Another broken promise is that the ticketing agent will not issue a ticket unless she directly observes the sweeper driving around a parked car. My neighborhood is filled with short cul-de-sacs and the sweeper is almost always a street or two ahead of the ticketing agent. Although she wasn't watching the sweeper, she still tickets cars that she assumes were in the sweeper's path. Since the only "solution" offered to residents with inadequate parking is to listen for the street sweeper and move our cars as it comes, it is troubling to know that we can still be ticketed if we park immediately after the sweeper has left since the ticketing agent doesn't need to personally witness the alleged violation.

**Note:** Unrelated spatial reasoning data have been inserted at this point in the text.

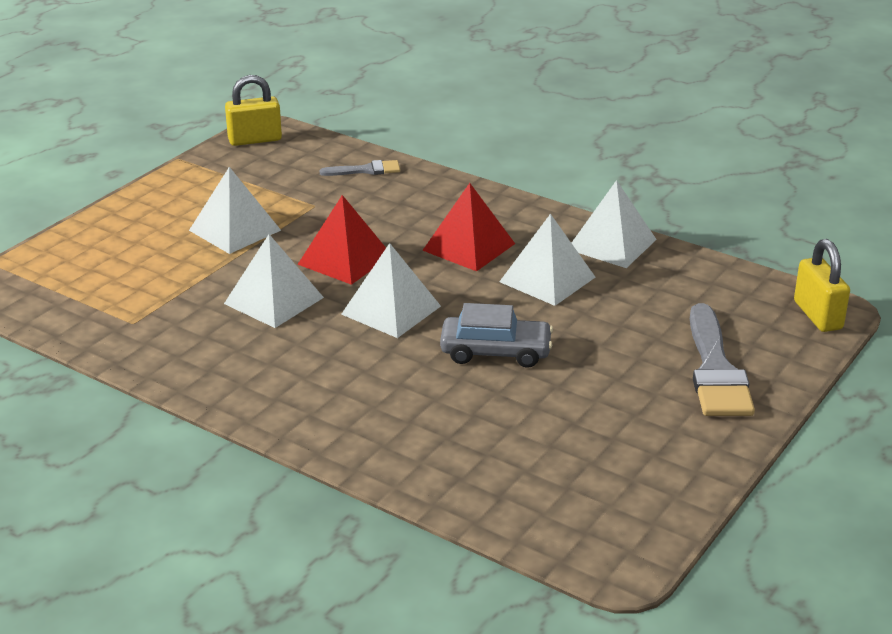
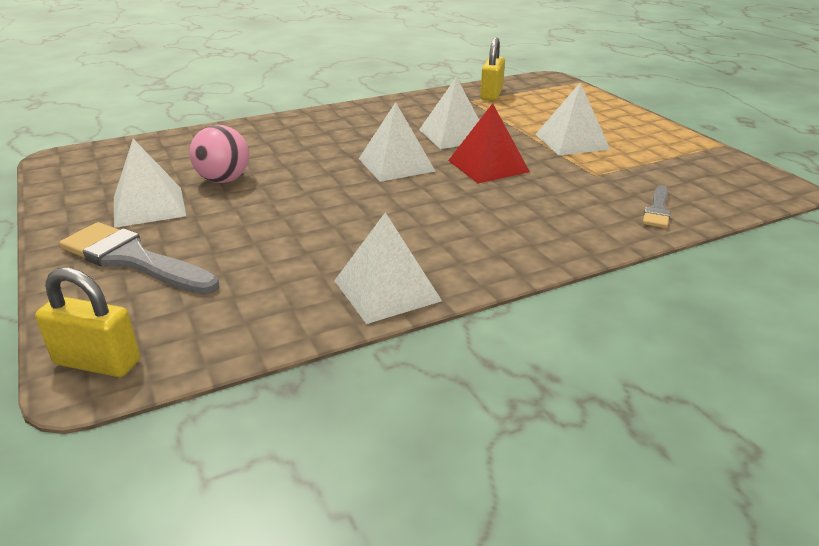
camera: 120 degrees right, 0 degrees up
(255, 140) = (755, 177): yellow padlock -> yellow padlock (491, 94)
(469, 247) = (459, 216): red pyramid -> none
(495, 352) = (294, 183): grey car -> none
(535, 399) = (224, 180): none -> pink ball
(547, 279) = (364, 234): white pyramid -> white pyramid (149, 206)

Yesterday, while waiting for kindergarten to let out, my husband watched three of our neighbors come home for lunch within a 10-minute period. They each got out, starting walking and then heard the sweeper lurking somewhere in the neighborhood. They each got back in their cars and moved them to the Fanning parking lot so they could eat lunch in peace. I suppose they are the lucky ones, since they live so close to the school lot, but that's bad news for the Fanning parents and volunteers who may now be forced to park illegally. This weekly game of musical cars serves as a reminder of how intrusive the new parking restrictions are on Brea residents' daily lives. Still, the City Council doesn't get it and refuses to discuss the issue.
I would like to present a
simple scenario and ask the Council to offer its advice. Consider a stay-at-home
mom who has a baby that naps each morning from 9-10:30, which happens to also
be the time when the street sweeper comes to her street. This mom has no driveway
and requires street parking for her car, so she is parked illegally on street-sweeping
day. What is this mom supposed to do? Should she wait quietly and listen for
the sweeper and leave her sleeping baby alone in the house while she moves her
car? Should she put her baby down for a nap in the car so she can move it when
the sweeper comes? Does the baby not get a nap on street sweeping day? Can she
avoid ticketing by calling the Watch Commander each week and asking for an exemption?
The City Council's standard response is that it's up to each resident to figure
out how to comply with the new parking restriction, but that response is unacceptable.
If you can't come up with a reasonable solution for this mom, then you need
to go back to the drawing board and fix this flawed ordinance.